Any conversation about LARP inevitably leads to combat practices and devolves into diatribes about safety. All games declaim “safety first” and all games lie. Safety is more like 5th or 6th behind fun, immersion, community, “c’mon guys we have to freaking start the event!” and there’s a reason for that. LARPing simply isn’t that dangerous and the louder people bellow about safety, the less they seem to understand about any of the actual inherent supposed dangers of LARPing. In order to head off this internet death spiral of a conversation I will briefly review Safety and LARPing. As with much of this document, everything stated below is largely anecdotal.


How Safe is LARPing?

Extremely safe. We know this because all LARPs are required to carry insurance, and the insurance rates are very affordable. In fact, to my knowledge, there has never been an insurable claim made against the most common providers of LARP insurance in the Northeast. If one were ever made, and paid, to a significant degree the resulting rise in rates would do more damage to the hobby in general than any other single occurrence since Ford Ivey sold NERO.


But people do get injured?

People get injured trimming their lawns. Like any physical activity there are always pitfalls and situations of minor danger. However unlike other sports, the physical combat activity at LARPs benefits from have absolutely no physical contact and frequent periods of rest in between periods of focused activity. That said, yes, there is always the chance for minor injuries.

So how do people get injured LARPing?

There are a number of situations which can cause injury at a LARP game in the following, descending order:

1) Pre-existing Conditions: LARPers, especially as the crowd ages out, tend to come to events with pre-existing conditions. Hyped up on adrenaline, excitement, and caffeine, people with pre-existing conditions such as asthma, allergies, or previous injuries tend to ignore their limits or the taking of usual precautions far more than they would if engaged in other activities, especially as most of those activities tend to either occur in the daylight or in familiar surroundings.

2) Second to this is the forgetting of medications. Since LARPing can take place more than a mile away (at times) from one’s Out of Game possessions, leaving behind an inhaler or an epi-pen can have serious consequences. Thankfully, people who need these medications have always been conscious to carry them, or someone else has had a replacement at hand.

3) The number one most dangerous time at any event is Friday Night, just before the event starts and after the sun has gone down. More people have tripped and fallen resulting in serious ankle and knee injuries during this time than at any other point. The best way to protect yourself from this is to wear a headlamp. Yes, you’ll look a bit dorky. But I have been saved numerous times from falling over short walls, down embankments, off of small bridges and over curbs simply because I could see what I was doing at night, right before game on.

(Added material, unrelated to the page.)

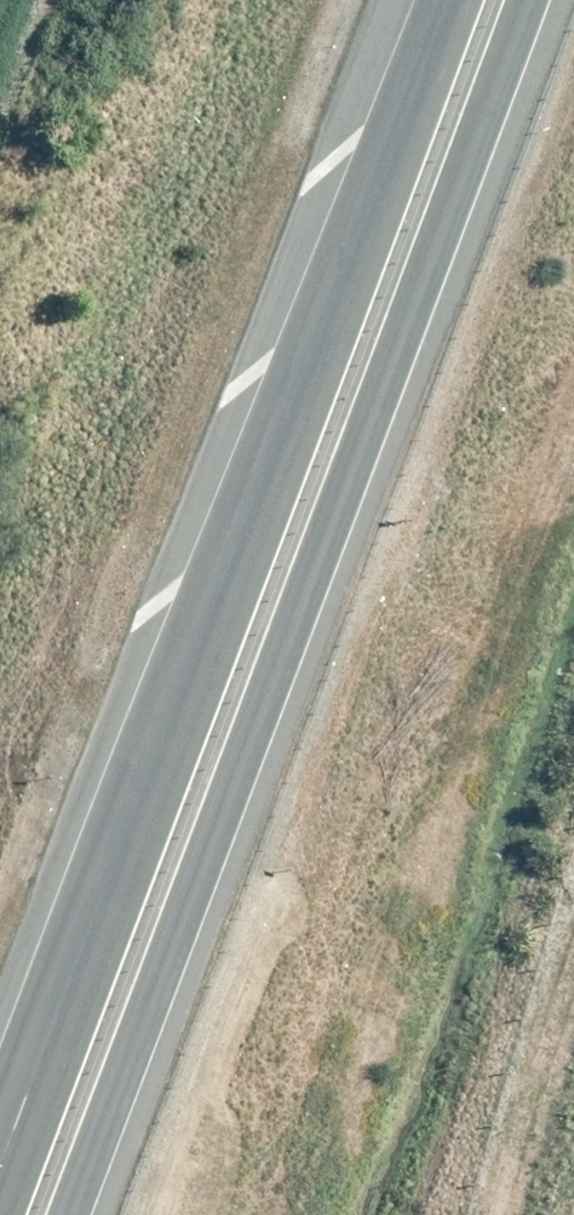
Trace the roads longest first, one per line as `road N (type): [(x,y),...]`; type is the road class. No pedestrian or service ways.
road 1 (trunk): [(531,0),(63,1214)]
road 2 (trunk): [(0,1193),(302,412),(441,0)]

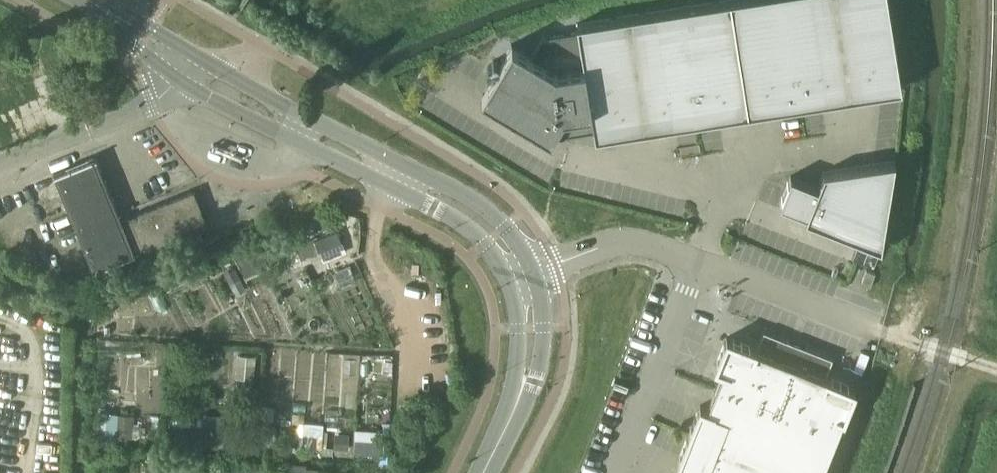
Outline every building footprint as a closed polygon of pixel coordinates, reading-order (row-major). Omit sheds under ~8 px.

4) Prone: The most dangerous position in LARPing is being “down” in combat. At no other point are you generally defenseless and unaware of your surroundings as when you are laying on the field or floor during an ongoing battle. More people have been tripped over, fallen on, kicked in the head and generally tousled than they have been when they are down. If you find yourself down in the middle of an ongoing combat I would encourage you to forget the dramatic death pose and curl up into the tightest ball possible. Make sure your elbows are tight around your face and that your fingers are balled.

–If you have a shield, get it up over your head and torso.

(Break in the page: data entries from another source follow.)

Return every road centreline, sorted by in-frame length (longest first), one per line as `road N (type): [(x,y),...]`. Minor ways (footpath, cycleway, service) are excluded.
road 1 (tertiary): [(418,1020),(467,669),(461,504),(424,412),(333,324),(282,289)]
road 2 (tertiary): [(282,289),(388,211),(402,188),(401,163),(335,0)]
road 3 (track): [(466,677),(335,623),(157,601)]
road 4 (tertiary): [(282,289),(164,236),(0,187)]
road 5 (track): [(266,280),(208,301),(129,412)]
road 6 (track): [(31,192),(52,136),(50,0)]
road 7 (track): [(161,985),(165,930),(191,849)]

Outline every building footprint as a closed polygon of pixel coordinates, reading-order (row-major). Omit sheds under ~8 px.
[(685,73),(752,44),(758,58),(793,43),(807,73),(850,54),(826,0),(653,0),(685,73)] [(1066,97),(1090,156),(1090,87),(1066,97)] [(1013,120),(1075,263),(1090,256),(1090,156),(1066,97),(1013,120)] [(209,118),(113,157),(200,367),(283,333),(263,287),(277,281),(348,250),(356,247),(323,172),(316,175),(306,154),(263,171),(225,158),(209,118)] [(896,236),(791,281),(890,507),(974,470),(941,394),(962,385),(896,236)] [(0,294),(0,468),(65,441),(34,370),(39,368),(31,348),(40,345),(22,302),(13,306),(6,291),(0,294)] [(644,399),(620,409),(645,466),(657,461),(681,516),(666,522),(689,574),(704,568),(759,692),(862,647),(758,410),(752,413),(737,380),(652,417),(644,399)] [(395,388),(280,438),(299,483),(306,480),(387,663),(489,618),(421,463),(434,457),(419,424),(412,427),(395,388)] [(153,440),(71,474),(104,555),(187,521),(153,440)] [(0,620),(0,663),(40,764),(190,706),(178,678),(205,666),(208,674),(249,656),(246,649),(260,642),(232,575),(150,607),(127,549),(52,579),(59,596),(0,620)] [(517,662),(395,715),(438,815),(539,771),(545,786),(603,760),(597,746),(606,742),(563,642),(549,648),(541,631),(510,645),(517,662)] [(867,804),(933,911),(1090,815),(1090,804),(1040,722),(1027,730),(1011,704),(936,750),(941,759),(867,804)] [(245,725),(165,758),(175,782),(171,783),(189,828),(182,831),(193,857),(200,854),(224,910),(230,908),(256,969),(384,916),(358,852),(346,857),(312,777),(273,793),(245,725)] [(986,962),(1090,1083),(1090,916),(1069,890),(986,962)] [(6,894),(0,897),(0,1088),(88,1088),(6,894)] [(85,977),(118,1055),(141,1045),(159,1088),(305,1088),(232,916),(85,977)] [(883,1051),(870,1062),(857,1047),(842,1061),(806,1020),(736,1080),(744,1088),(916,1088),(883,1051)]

–If you have a swords, make sure the hilts are tucked up around your head with the blades lying parallel down your torso.

–If you’re fighting with a weapon that has a padded head (such as an axe, mace or polearm) place it over your face and head.

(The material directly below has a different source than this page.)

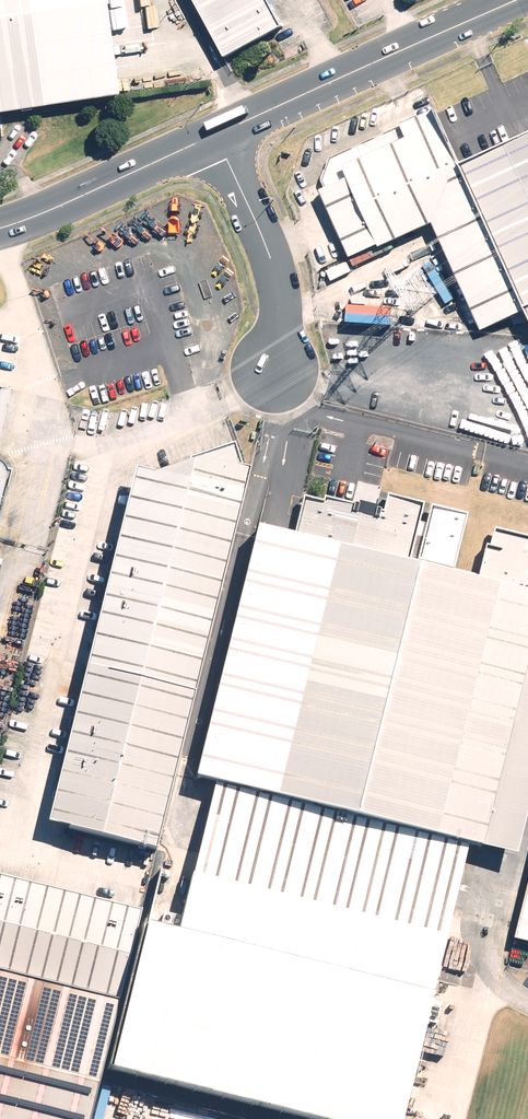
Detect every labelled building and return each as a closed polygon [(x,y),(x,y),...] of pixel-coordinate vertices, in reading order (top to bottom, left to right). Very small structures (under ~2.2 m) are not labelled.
[(125,99),(113,0),(0,0),(0,114),(125,99)] [(283,27),(269,0),(193,0),(224,58),(283,27)] [(527,309),(461,165),(435,110),(330,157),(320,179),(316,182),(351,258),(433,221),(483,329),(527,309)] [(527,310),(527,134),(461,165),(527,309),(527,310)] [(45,824),(152,850),(246,471),(235,468),(230,447),(150,474),(133,470),(45,824)] [(194,777),(214,782),(467,846),(511,858),(527,793),(527,537),(490,528),(476,581),(407,564),(423,503),(386,494),(309,474),(294,535),(258,526),(194,777)] [(467,515),(430,505),(416,560),(454,570),(467,515)] [(176,932),(430,997),(467,846),(214,782),(176,932)] [(116,1006),(139,914),(0,878),(0,976),(116,1006)] [(516,936),(527,939),(527,884),(516,936)] [(106,1070),(297,1118),(398,1118),(430,997),(176,932),(144,924),(106,1070)] [(116,1006),(0,976),(0,1118),(87,1118),(116,1006)]
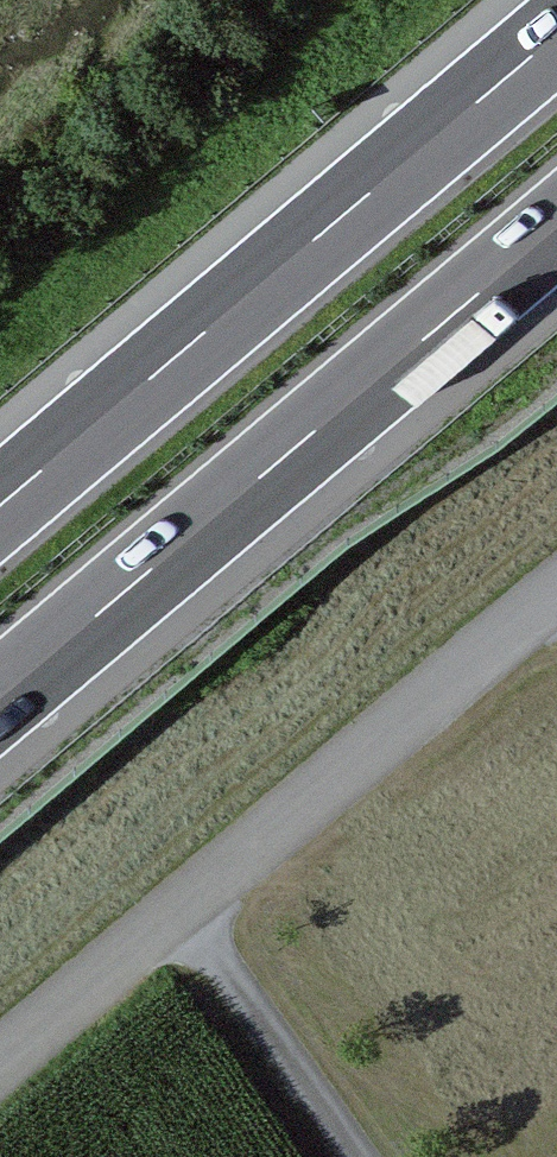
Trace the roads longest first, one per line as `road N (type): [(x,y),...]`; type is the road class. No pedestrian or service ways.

–Staff fighters should align one end of the weapon across the face with the tip just sticking out over the top of the head.

Realize that the next thing that might happen is a 200 pound participant accidentally kicking you in the head or tripping over your body and put yourself in a position to protect yourself from that occurrence.

5) The Eyes: The worst place to be struck while LARPing is in the eye. Surprisingly, participants are generally very good about not getting hit directly in the face with weapons. All of the angles of attack and the general consensus not to strike the head mean that weapon strikes that go awry generally hit the side or top of the head. Even mis-judged thrusts generally skip lower, not higher. No, the most dangerous attack to the eye is the thrown packet. About 6 times an event packets just find their ways into eyes. This is why Accelerant has adopted a slightly “squishier” packet construction guideline. Packets that find faces generally echo-locate their way there during night time encounters and usually at close range. To protect yourself:

–Wear headgear. A hat (or helmet) of some design is a great topper to any costume. Something with a brim will reduce packets looping in to your face from above.

–Wear a mask! Especially when NPCing, masks are great deterrents to eye shots. In addition, masks give a significant advantage when running through the woods at night, keeping braches and the like at bay.

–Kill the caster! Not letting casters (or archers in packet-arrow games) roll up on your is always a good idea.

6) Everything else: The top three are really about it when it comes to safety. Occasionally, someone who is running bowls someone else over, or smashes into a tree, but those collisions look far worse than they actually are. LARP weapon strikes have never injured anyone; a few bruises perhaps, but nothing more serious. Despite what some people say, running at night, even in the woods, isn’t the slightest bit dangerous; we did it all the time as kids.